The TED conference, bulging to its largest ever with some 1,200 participants and speakers, launched its 2007 edition in outer space, with an elegant journey via the Cassini space mission to Saturn's largest moon, Titan, presented by planetary scientist Carolyn Porco.
Titan is cold, roughly -350˚ Farenheit, and has been cloaked from scientists by the thick haze of its atmosphere of methane and other chemicals. However, the European Space Agency's Huygens probe returned images of rivers and water bodies, presumably of liquid methane, as it descended towards a landing on the surface of Titan. Porco declared these first pictures ever taken from a moon of the outer solar system should have been met by ticker tape parades throughout the United States and Europe, though of course it was not.

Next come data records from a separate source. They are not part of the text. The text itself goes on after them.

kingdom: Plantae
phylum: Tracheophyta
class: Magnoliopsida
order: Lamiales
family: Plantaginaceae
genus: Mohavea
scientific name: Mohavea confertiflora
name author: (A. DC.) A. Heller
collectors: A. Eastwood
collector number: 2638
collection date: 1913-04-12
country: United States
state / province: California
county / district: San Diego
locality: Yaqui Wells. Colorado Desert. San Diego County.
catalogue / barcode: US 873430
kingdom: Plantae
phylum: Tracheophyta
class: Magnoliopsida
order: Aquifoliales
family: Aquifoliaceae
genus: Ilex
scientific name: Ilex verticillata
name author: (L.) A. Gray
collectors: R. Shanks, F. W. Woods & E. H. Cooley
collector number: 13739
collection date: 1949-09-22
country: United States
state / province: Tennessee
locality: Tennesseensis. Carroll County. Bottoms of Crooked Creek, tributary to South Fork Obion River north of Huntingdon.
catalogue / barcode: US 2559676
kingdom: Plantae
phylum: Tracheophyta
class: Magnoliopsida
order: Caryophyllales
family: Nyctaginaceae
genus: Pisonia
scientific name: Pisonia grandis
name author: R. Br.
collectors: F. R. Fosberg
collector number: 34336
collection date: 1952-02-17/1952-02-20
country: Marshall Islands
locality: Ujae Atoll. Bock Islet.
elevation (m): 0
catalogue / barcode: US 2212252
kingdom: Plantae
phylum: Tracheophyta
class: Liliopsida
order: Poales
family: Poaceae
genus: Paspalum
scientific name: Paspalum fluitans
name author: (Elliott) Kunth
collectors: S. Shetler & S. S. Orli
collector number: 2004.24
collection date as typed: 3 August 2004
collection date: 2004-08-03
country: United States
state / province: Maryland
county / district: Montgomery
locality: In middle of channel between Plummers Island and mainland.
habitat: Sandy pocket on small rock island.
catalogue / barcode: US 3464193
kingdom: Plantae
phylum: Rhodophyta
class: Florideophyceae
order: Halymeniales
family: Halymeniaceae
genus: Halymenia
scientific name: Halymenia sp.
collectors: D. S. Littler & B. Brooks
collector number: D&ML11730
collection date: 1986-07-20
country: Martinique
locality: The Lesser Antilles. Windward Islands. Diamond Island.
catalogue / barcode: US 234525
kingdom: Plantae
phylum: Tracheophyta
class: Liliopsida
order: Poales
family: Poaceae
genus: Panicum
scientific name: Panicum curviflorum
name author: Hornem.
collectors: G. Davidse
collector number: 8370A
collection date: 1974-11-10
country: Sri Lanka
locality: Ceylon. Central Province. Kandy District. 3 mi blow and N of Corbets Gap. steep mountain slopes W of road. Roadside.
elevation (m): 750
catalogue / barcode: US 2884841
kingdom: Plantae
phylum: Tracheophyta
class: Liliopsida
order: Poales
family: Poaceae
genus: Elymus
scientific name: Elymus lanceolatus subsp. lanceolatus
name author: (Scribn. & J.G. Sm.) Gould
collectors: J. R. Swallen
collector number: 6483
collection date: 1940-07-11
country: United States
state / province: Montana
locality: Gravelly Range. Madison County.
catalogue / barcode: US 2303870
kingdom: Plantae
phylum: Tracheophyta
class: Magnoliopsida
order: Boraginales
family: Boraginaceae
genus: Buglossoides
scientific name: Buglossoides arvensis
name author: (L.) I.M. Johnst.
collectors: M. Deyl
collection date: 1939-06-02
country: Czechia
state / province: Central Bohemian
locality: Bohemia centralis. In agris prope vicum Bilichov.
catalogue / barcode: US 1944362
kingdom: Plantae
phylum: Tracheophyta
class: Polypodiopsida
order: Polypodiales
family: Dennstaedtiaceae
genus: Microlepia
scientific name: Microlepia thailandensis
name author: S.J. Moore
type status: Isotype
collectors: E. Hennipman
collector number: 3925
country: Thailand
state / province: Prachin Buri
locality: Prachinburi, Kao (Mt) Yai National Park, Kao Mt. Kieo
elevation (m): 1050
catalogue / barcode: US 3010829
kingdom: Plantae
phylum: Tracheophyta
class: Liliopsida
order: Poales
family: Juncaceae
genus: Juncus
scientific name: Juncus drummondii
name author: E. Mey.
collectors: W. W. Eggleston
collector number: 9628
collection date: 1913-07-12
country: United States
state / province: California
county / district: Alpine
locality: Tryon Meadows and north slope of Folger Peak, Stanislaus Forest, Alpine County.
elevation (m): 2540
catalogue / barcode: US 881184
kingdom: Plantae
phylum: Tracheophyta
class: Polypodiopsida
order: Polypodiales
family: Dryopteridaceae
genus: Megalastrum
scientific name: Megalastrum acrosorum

Porco also describes Enceladus, a moon roughly the size of England and Wales in which polar canals emit plumes suggesting liquid water under ground. She ends with a glorious image from a total eclypse of the sun from the other side of Saturn - explaining the outside the rings comes from the plumes of Enceladus, the tiny moon.
The talk followed a rambunctious parade of colorfully costumed brass musicians that started on stage, and emerged later in the two simulcast rooms downstairs from the Monterey Conference Center auditorium here.
Even the legendary TEDbags of gifts, pictured at the TEDblog site, are bigger and tougher than ever, including bright roll-on luggage.